Your task is to transcribe, word for word, the line containing "font-size: 12px ->" and all lines that follow it to the end of the entries. Leave out the pictures.

[Source material — start]

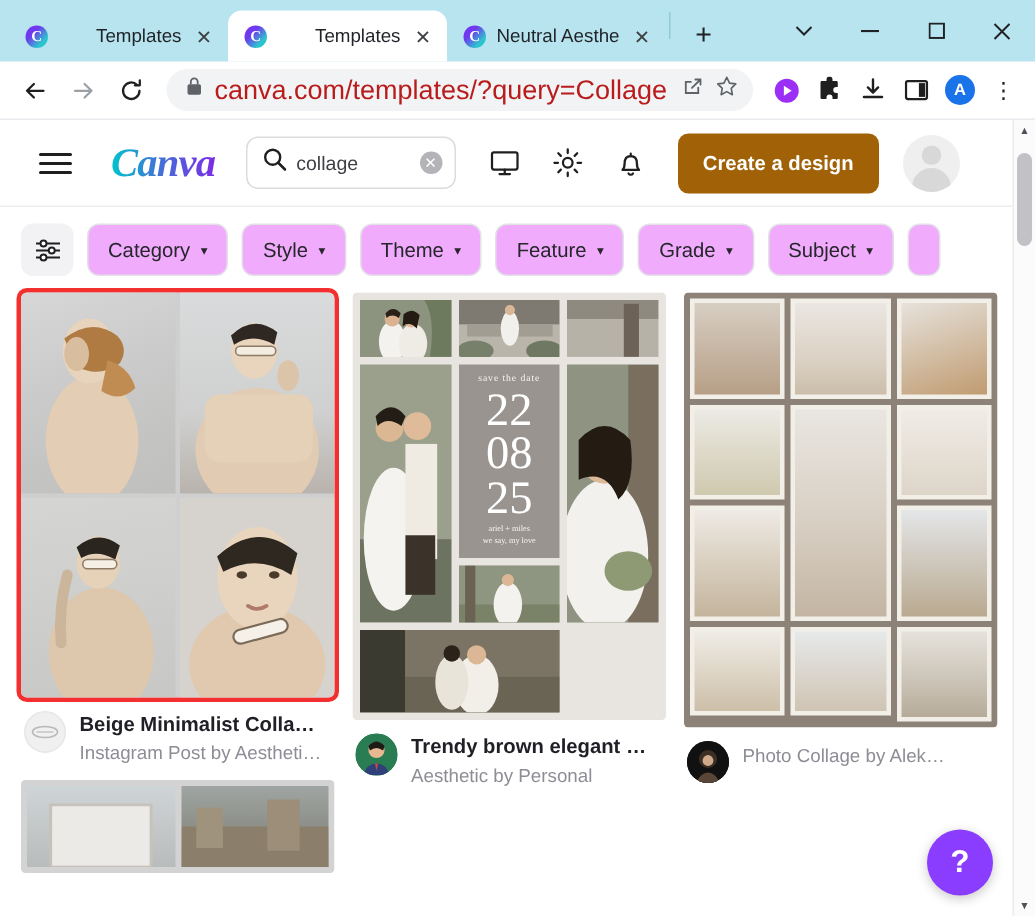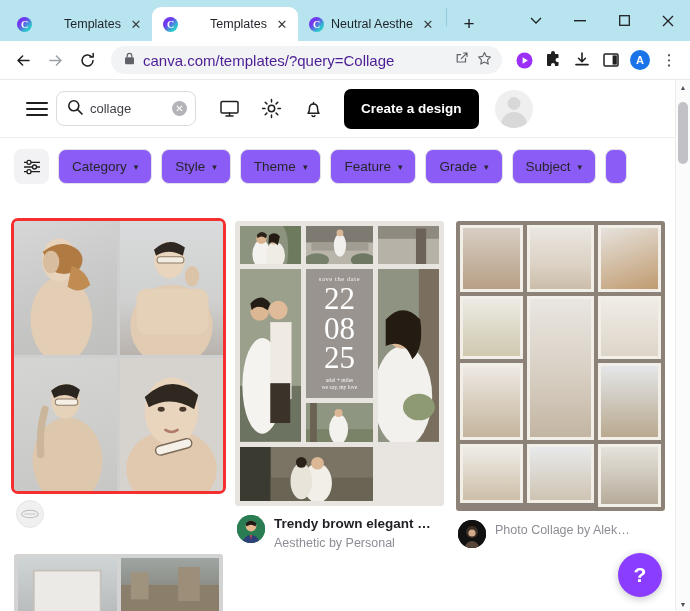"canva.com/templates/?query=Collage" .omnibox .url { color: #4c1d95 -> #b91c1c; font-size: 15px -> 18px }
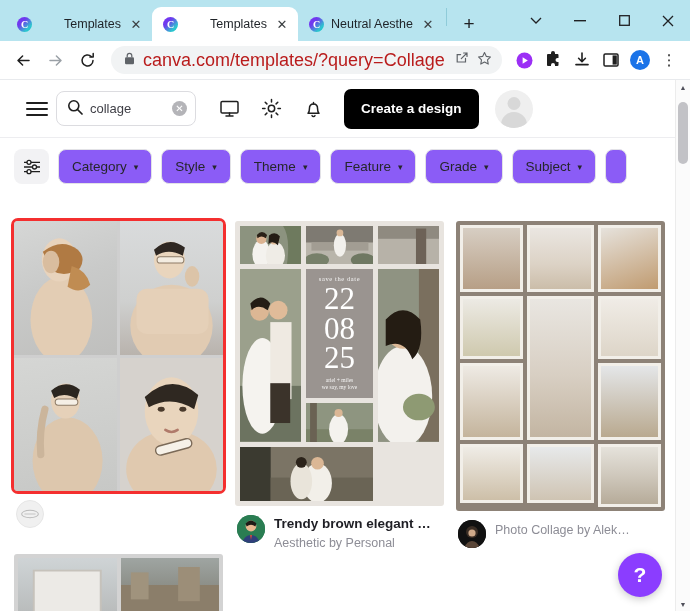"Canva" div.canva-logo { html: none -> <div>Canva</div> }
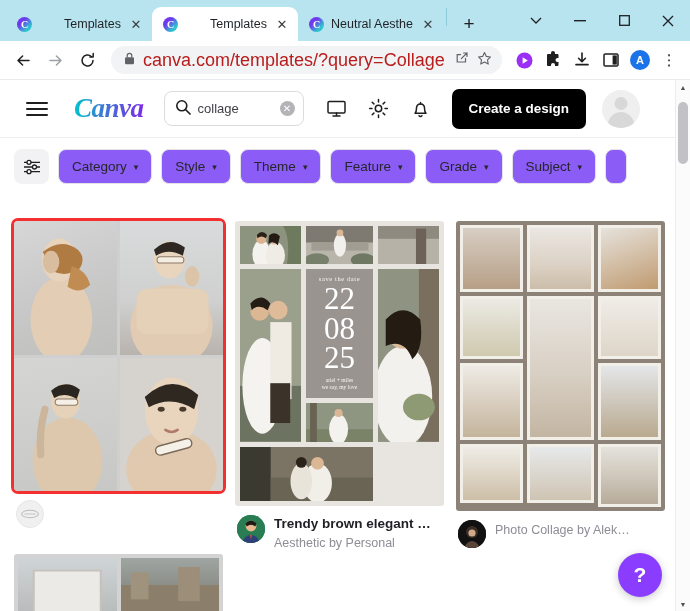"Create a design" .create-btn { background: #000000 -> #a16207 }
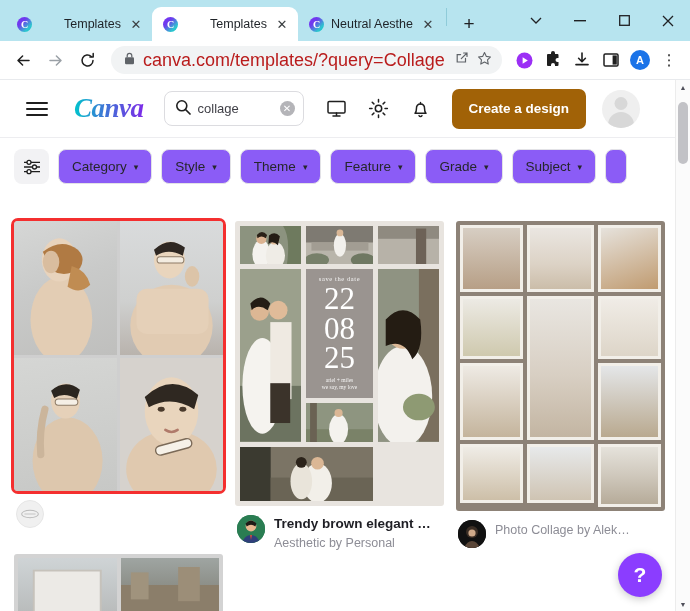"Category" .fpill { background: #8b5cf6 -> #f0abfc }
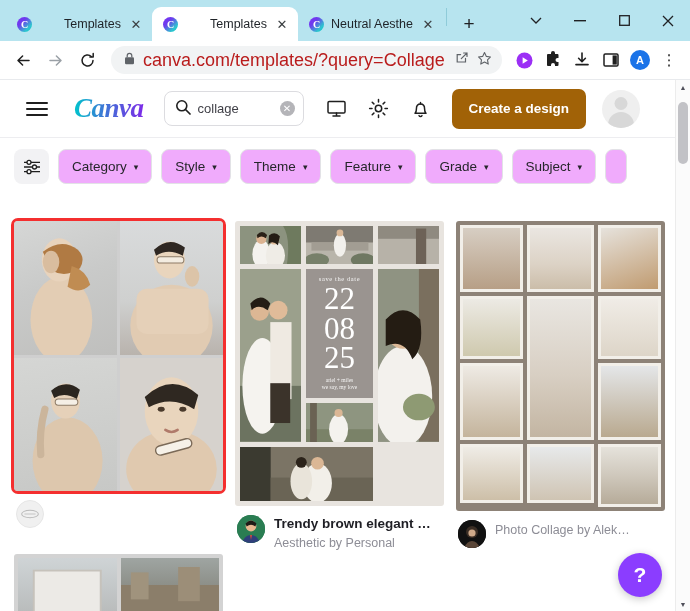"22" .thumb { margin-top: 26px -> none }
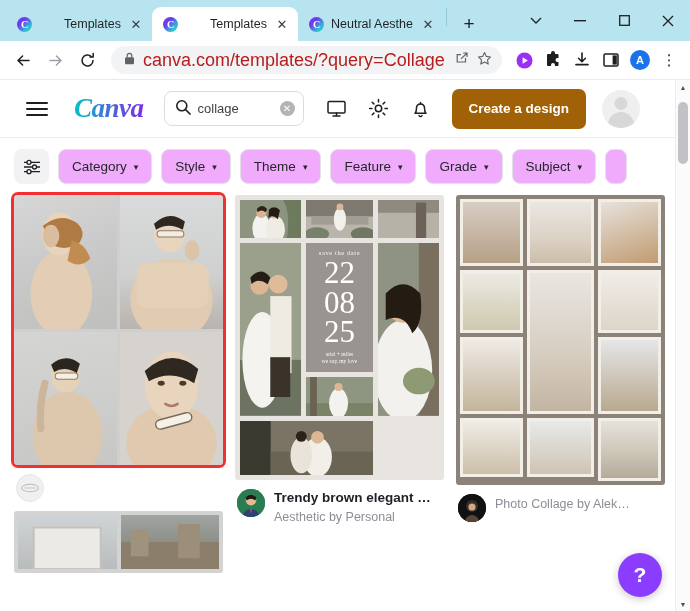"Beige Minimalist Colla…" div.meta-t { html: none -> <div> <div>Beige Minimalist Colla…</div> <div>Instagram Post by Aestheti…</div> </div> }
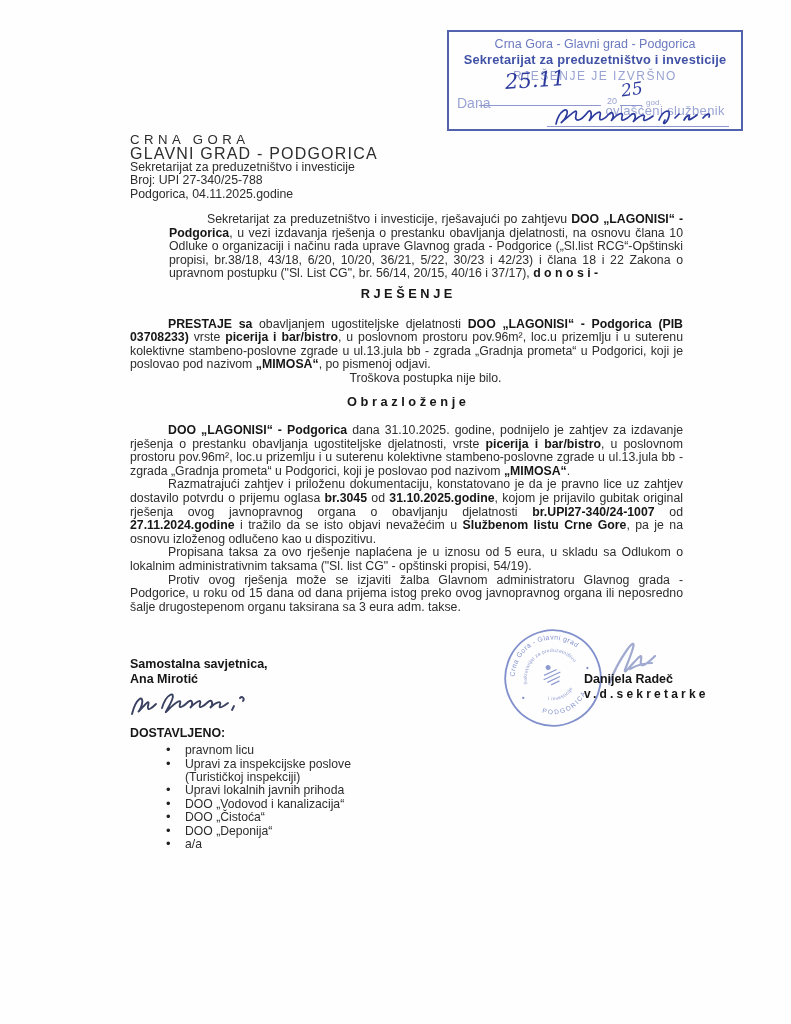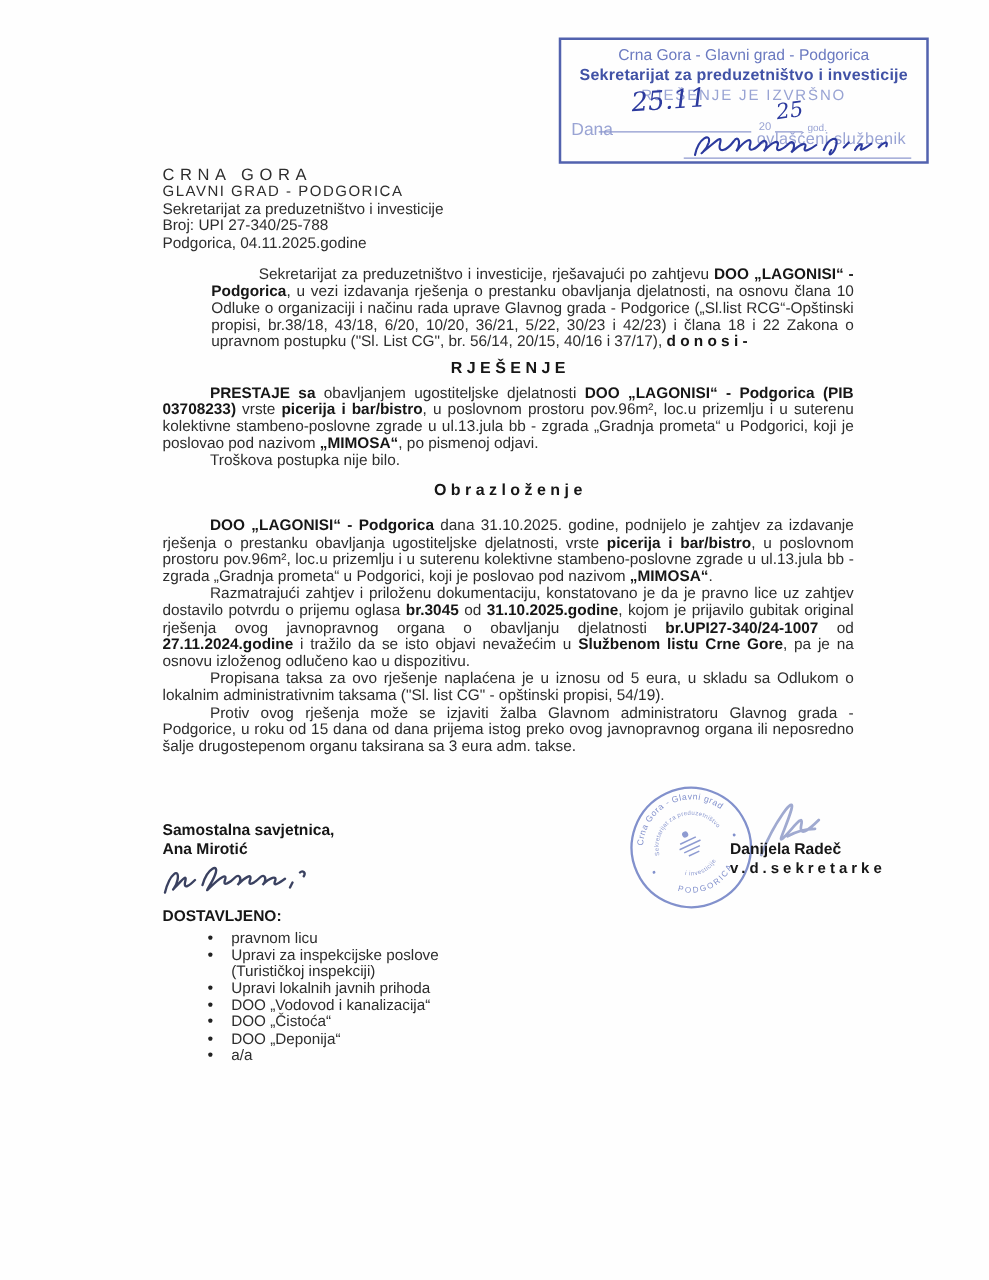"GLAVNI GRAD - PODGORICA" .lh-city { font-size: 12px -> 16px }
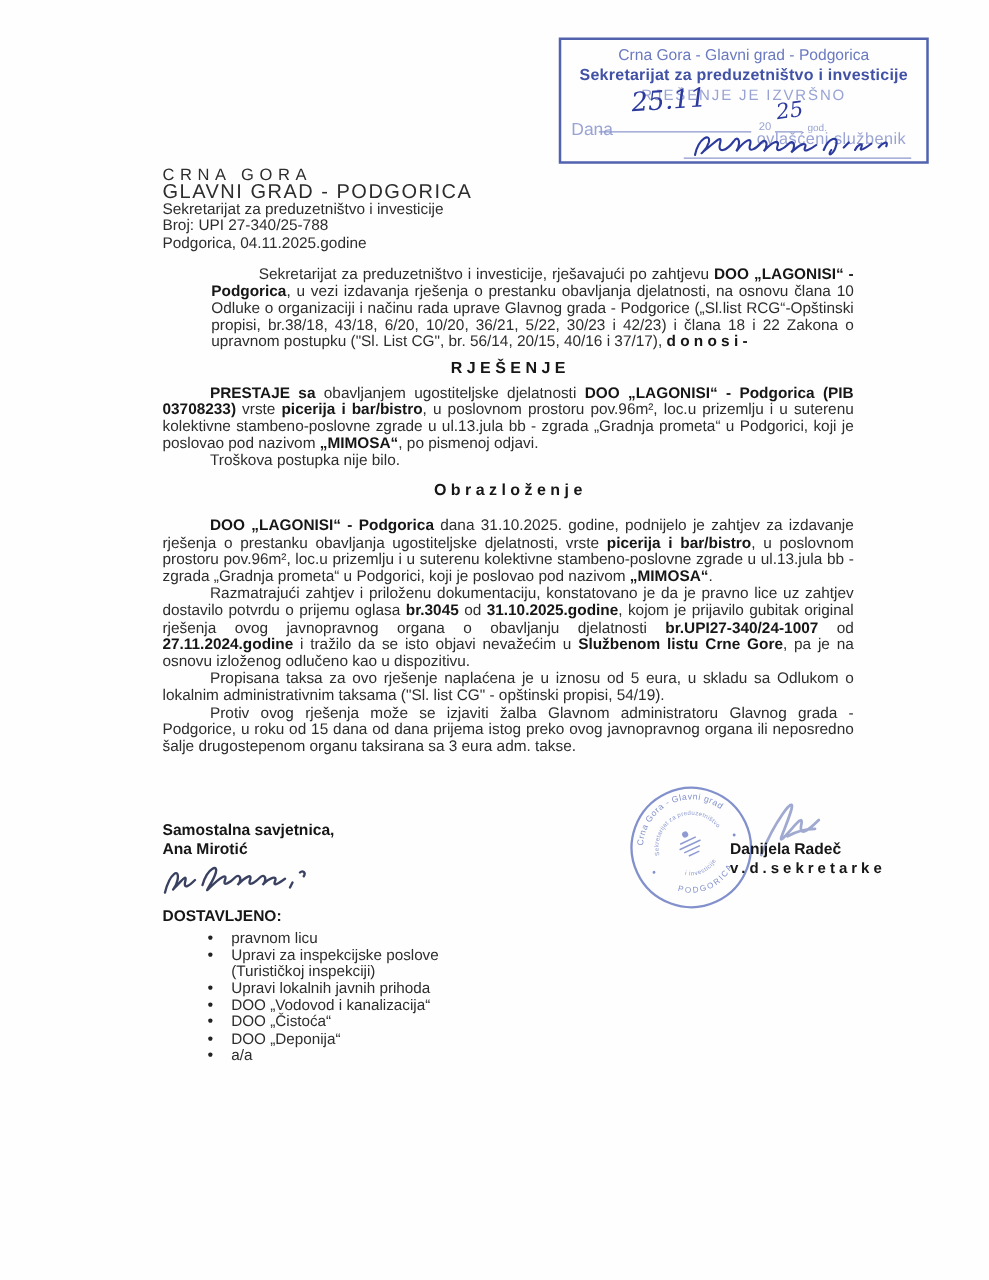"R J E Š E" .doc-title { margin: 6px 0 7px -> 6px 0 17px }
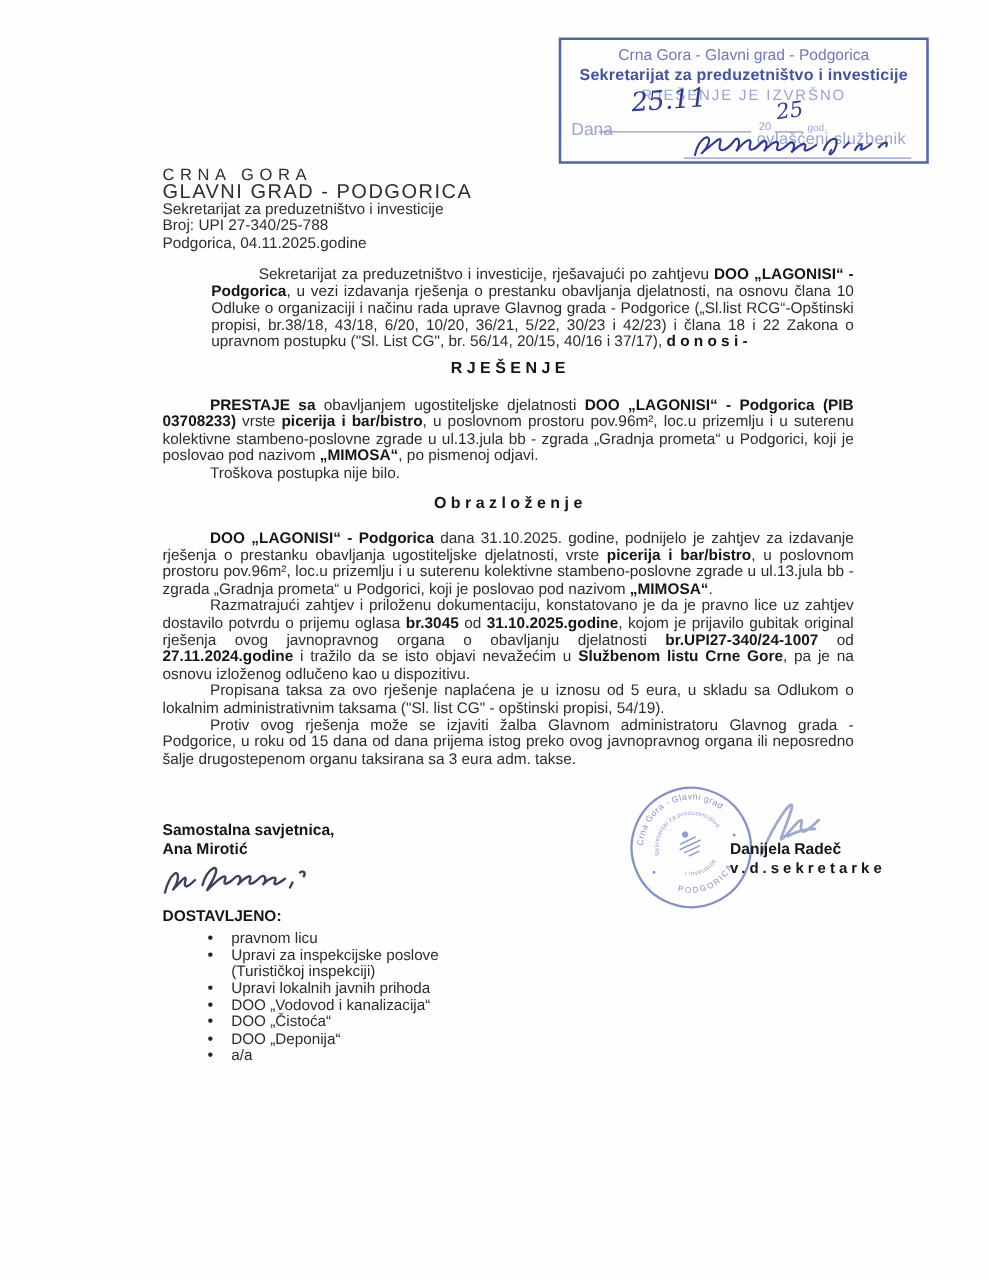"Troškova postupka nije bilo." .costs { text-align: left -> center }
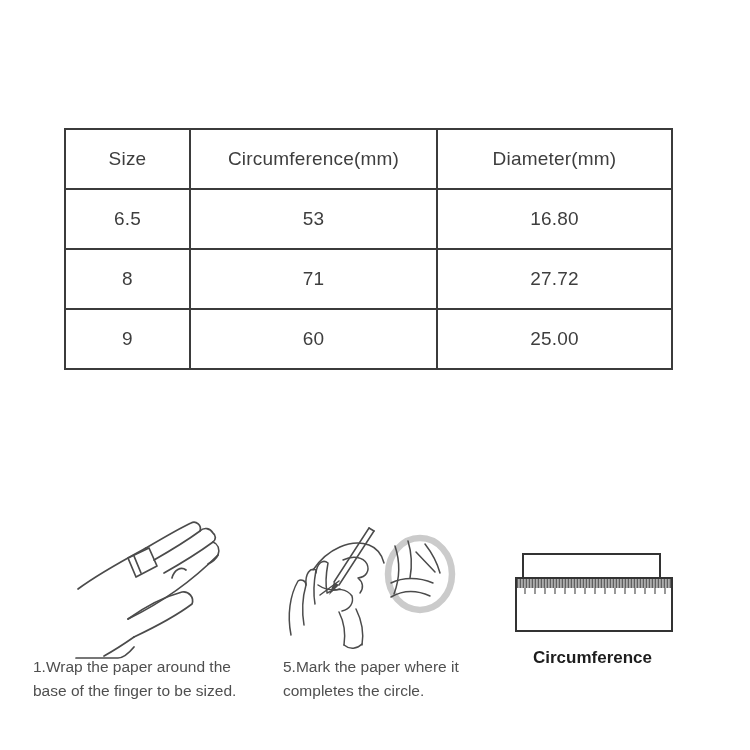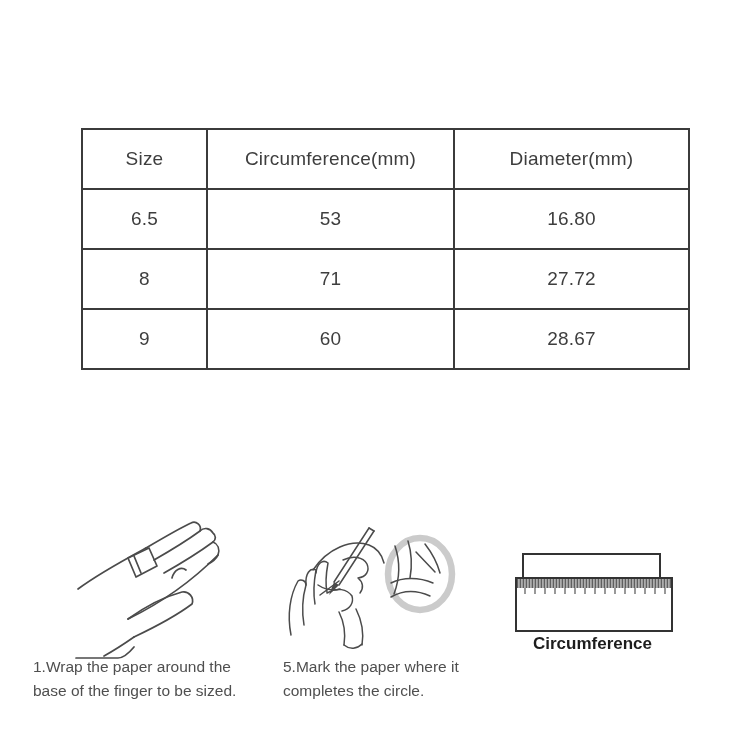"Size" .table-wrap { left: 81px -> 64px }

[Source material — finish]

> [Answer box]:
"GLAVNI GRAD - PODGORICA" .lh-city { font-size: 12px -> 16px }
"R J E Š E" .doc-title { margin: 6px 0 7px -> 6px 0 17px }
"Troškova postupka nije bilo." .costs { text-align: left -> center }
"Size" .table-wrap { left: 81px -> 64px }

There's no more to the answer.